Memória: Gregório Bezerra

Por Camila Oliver

 

Nascido com o século que o homem transformou
Um camponês soldado feito de ferro e flor
Agora canto alto e forte em sua memória
Gregório está presente a lutar em nossa história

( Século de Ferro e Flor – Subversivos)

 

No dia 13 de março de 1900, na cidade de Panelas, no agreste pernambucano, nasceu Gregório Lourenço Bezerra. O destacado dirigente do Partido Comunista Brasileiro, que passou 22 anos de sua vida preso por motivos exclusivamente políticos, teve sua história contada no cordel “História de um Valente”, escrito por Ferreira Gullar, sendo imortalizado na literatura como um homem “feito de ferro e de flor”.

Com apenas quatro anos de idade, Gregório Bezerra iniciou o trabalho na lavoura de cana-de-açúcar e, aos nove anos, já havia se tornado órfão de ambos os pais. Por esse motivo, como muitas crianças nordestinas, migrou do campo para a cidade, no seu caso, para o Recife, para morar com a família dos fazendeiros com a promessa de estudar. Promessa essa que, como também era recorrente, não foi cumprida e Gregório permaneceu analfabeto até os seus 25 anos.

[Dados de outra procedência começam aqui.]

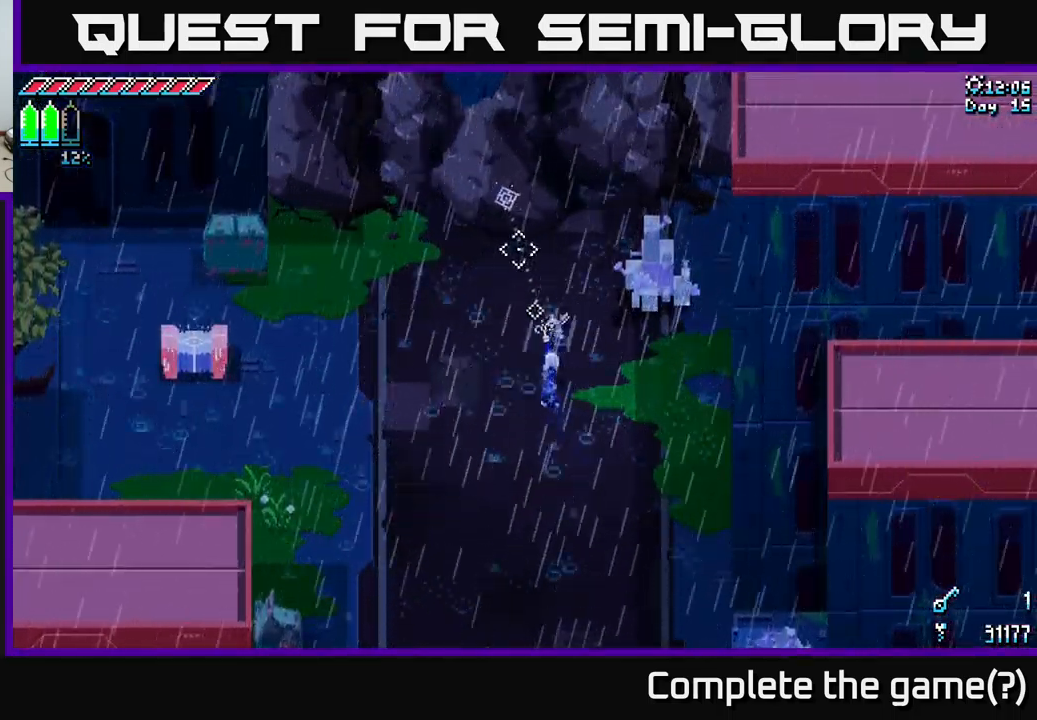
{"buttons": [], "left_stick": "center", "right_stick": "center", "events": [[50, "left_stick", "right"], [134, "left_stick", "up-right"], [184, "R2", "down"], [217, "X", "up"], [334, "R2", "up"], [400, "left_stick", "center"]]}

Pobres e sem-teto, dormiu por muito tempo entre as catacumbas do cemitério de Santo Amaro. Para sustentar-se, foi carregador de bagagens na estação central, jornaleiro e ajudante de obras. Na profissão de jornaleiro, tinha cesso às notícias a partir da leitura que os seus colegas faziam para ele dos jornais locais, passando a interessar-se pela política. Em 1917, trabalhou como operário da construção civil, sendo preso pela primeira vez neste mesmo ano, enquanto participava de uma passeata em Recife em apoio à Revolução Bolchevique e às primeiras ondas de greve geral por direitos trabalhistas no Brasil.

Permaneceu preso por cinco anos na Casa de Detenção do Recife, sendo libertado em 1922, mesmo ano em que se apresentou ao Exército para prestar serviço militar. Foi neste período da carreira militar que Gregório Bezerra alfabetizou-se, entrando para a escola de sargentos em 1929 e tornando-se instrutor da Companhia de Metralhadoras Pesadas na Vila Militar e instrutor de Esportes, no Rio de Janeiro. Transferido para Recife, já como sargento, em 1930 filiou-se ao Partido Comunista Brasileiro (PCB).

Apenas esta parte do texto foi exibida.